Membership to a nation-state and how it can be passed on to the subsequent generation of “eligible citizens” have been highly-contested issues throughout history. During the time when Nepal promulgated its constitution in 2015, the citizenship provision generated much dissatisfaction and debates given its discriminatory nature, particularly against women. One of the widely publicized debates was that between lawmaker and former Deputy Prime Minister Bhim Rawal, who is in complete support of the current provisions, and two women’s rights activists, Sapana Pradhan Malla (former lawmaker) and Aruna Upreti who vehemently opposed the discriminatory provisions. This paper aims to further explore this debate through the use of discourse analysis, basing the analysis on the op-eds and television interviews by the two sides, where, while Malla and Upreti stress on equal rights to citizenship while Rawal keeps defending the current provisions stating that it is in the best interest of national security and sovereignty.

The paper places this debate within the wider literature on gender and nation which contends that, historically, laws governing nation-states have largely been masculinist and have often served to marginalize women and delegitimize their agency.
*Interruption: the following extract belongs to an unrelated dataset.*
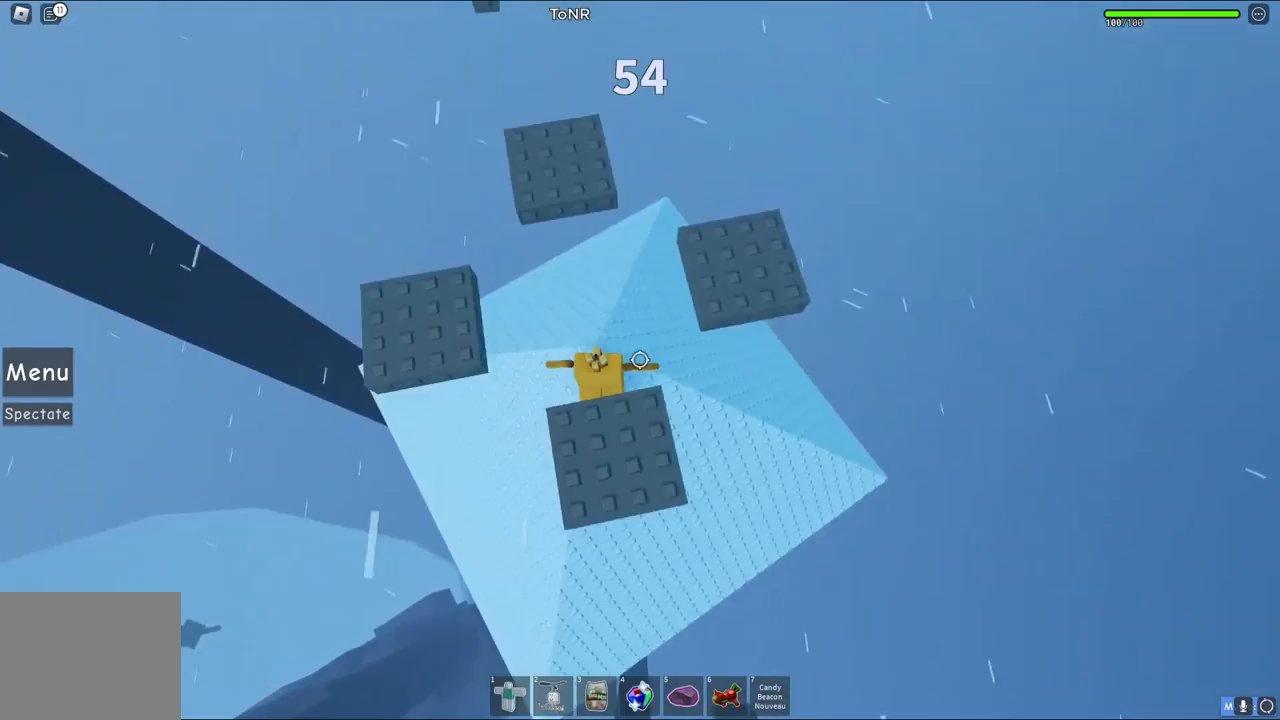
{"keys": ["w"], "events": [[117, "space", "down"], [283, "space", "up"]]}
The new citizenship provision of the constitution deems that for an individual to be the citizens of Nepal, both the father and mother have to be Nepali citizens. This has been put forth instead of the “or” provision, which would have given independence to both the father and mother to pass on the citizenship. Concurring with Malla and Upreti, this paper argues that this replacement has established that the citizenship provision is gendered, guided by the heteronormative concepts of a family and has reinforced the patriarchal ideal of male domination in all spheres. Additionally, the paper also argues that the effects of the  citizenship provision in its current form is widespread, excluding not just women but also single parents and LGBTs too.

In the course of exploring both sides of the debate, this paper will elaborate upon the prime issues that have emerged, namely immigration, the “threats” imposed by the open border that Nepal shares with India, the tradition of cross-border marriages and the consequent marginalization brought about by the implementation of the citizenship clause.